One option they might give you is to take out a mortgage on your personal residence, your business location or your business equipment, but you might not be willing to put these assets on the line if your business is struggling. Another option might be opening a secured credit card, but that usually requires a deposit that you're better off applying to your debt.
If you're taking a paycheck, a payday lender will almost certainly approve you for a cash advance. However, these loans have astronomical interest rates, and you probably won't be able to borrow enough to make a dent in your business debt.
Save these loans for when your only other option is going out of business.
Debt Relief Companies and Consumer Counseling Agencies
Debt relief companies and consumer counseling agencies both help you to negotiate more favorable payment terms or lump-sum settlements for less than the amount you owe. The difference between them is that debt relief companies are for-profit, while consumer counseling agencies are not-for-profit.

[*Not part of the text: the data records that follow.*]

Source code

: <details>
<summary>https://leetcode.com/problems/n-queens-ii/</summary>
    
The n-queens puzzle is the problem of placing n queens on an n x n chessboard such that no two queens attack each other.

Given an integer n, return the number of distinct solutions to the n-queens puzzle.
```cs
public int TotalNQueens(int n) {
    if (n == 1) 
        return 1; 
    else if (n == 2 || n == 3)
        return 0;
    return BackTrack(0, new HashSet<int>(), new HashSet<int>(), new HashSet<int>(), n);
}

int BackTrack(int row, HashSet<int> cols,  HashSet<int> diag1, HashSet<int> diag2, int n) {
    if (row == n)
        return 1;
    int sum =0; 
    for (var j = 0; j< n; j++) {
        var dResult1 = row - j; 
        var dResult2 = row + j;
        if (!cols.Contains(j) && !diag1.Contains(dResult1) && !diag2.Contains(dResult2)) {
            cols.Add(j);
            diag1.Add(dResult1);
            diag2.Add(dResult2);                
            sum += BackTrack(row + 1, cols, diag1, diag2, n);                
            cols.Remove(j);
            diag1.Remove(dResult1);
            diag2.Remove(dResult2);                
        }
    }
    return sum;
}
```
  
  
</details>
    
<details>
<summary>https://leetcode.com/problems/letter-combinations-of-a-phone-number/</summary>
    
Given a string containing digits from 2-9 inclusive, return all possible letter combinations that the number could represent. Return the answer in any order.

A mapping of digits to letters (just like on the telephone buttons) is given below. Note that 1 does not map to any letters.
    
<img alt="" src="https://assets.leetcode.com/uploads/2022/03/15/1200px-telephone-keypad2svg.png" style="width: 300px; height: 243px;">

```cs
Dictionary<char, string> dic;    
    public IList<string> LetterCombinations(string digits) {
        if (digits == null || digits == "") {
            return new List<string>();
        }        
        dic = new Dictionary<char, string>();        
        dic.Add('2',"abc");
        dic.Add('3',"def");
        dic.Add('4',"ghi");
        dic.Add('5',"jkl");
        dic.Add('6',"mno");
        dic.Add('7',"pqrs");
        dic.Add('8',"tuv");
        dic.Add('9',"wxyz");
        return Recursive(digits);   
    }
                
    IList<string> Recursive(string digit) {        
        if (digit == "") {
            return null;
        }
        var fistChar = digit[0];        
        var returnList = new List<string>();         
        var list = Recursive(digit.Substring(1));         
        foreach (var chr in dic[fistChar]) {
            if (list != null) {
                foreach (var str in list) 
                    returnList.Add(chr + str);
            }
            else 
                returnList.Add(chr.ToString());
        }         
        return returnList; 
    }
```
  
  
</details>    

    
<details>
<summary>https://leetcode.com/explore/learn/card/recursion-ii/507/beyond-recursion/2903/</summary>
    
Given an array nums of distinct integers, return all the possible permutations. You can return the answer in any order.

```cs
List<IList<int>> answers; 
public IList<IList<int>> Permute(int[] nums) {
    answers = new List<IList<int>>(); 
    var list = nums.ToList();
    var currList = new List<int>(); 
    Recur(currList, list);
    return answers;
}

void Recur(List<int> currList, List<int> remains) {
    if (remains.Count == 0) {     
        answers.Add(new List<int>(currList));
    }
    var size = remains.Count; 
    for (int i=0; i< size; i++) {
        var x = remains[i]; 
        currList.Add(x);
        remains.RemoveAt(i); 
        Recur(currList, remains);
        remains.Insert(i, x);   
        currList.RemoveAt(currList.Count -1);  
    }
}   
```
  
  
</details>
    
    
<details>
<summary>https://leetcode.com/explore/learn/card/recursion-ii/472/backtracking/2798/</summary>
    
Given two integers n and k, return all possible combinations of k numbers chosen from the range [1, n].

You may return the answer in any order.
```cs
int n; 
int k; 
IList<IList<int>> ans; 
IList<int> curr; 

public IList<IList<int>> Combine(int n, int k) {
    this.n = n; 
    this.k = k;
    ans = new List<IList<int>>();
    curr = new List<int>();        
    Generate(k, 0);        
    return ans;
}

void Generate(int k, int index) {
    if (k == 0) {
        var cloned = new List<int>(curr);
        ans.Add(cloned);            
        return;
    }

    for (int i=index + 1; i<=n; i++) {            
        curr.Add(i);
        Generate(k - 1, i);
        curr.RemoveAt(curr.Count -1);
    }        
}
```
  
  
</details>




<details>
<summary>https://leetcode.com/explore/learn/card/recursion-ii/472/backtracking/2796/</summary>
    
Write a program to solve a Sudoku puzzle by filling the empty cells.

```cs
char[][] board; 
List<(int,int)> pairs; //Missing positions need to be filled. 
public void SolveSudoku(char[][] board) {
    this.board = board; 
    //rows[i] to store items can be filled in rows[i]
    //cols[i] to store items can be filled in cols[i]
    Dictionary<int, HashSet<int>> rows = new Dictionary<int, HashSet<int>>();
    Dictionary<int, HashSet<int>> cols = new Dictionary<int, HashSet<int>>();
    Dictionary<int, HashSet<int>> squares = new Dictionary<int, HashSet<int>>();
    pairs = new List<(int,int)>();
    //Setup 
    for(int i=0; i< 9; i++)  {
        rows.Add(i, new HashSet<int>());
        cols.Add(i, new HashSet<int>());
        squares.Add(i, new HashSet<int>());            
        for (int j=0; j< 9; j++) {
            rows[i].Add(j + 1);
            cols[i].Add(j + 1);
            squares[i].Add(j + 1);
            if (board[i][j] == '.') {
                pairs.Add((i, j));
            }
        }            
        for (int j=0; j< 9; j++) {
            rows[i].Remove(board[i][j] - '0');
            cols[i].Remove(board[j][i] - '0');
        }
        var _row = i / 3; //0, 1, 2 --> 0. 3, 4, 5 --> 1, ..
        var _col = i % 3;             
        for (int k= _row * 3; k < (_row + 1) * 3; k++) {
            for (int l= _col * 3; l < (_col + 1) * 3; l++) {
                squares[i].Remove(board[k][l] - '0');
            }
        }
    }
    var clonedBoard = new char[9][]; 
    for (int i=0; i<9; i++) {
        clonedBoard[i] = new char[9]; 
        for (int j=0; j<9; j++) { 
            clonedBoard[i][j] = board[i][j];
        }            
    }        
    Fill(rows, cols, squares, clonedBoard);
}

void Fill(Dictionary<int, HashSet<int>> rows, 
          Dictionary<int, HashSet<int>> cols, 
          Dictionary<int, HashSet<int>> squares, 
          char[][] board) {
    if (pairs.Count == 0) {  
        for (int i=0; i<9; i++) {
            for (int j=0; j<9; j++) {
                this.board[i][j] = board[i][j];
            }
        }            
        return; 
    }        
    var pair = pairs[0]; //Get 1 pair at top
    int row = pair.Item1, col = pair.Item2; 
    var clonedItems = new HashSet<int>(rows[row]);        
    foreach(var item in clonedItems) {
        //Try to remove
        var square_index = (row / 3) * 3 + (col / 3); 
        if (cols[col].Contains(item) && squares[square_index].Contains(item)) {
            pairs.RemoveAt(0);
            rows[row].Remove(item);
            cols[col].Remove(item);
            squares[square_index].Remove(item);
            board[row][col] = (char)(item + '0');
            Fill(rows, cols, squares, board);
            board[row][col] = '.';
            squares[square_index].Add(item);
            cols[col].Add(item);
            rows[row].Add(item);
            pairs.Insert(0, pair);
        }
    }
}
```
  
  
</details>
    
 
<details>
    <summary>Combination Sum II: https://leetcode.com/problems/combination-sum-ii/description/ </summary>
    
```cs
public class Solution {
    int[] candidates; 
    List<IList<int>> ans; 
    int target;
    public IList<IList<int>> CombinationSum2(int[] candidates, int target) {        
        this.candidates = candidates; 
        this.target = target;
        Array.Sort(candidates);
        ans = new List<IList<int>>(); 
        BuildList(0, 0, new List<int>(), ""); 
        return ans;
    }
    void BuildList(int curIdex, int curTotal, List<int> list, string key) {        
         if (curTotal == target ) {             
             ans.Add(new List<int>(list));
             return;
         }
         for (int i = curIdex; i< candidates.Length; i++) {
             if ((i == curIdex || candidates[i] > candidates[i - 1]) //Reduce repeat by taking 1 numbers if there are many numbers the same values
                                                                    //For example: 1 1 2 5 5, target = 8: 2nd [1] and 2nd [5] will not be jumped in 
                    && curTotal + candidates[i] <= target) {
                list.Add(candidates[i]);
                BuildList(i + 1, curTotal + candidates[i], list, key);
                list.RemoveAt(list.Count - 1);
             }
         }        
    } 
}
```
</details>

Lenders are often willing to work with these companies because they may feel they won't be repaid at all if they don't. However, your accounts will rarely stay in good standing if you follow this route. The debt may reflect as being charged off or settled on your credit report, therefore lowering your credit score. Even if your credit score isn't harmed, any lenders you didn't repay as originally agreed are very unlikely to do business with you in the future.
Debt Consolidation Lenders
Debt consolidation lenders specifically work with businesses with heavy debt and bad credit. They help by combining your current debt into a single monthly payment. This may lower your monthly payments if you take a longer-term loan, and in some cases you may be eligible for a lower interest rate than you're currently paying.
Debt consolidation loans may be easier to obtain than other loans, but there are a few things to keep in mind. Debt consolidation loans are not a way to add existing debt, and many debt consolidation lenders insist on paying your current lenders directly rather than issuing a check.
You'll also need to prove your ability to repay the loan. As an alternative to reviewing your credit score, the lender might look at your bank deposits or credit card purchases. If you or a business partner has strong personal credit, they may also accept a personal guarantee to cover any debts your business isn't able to.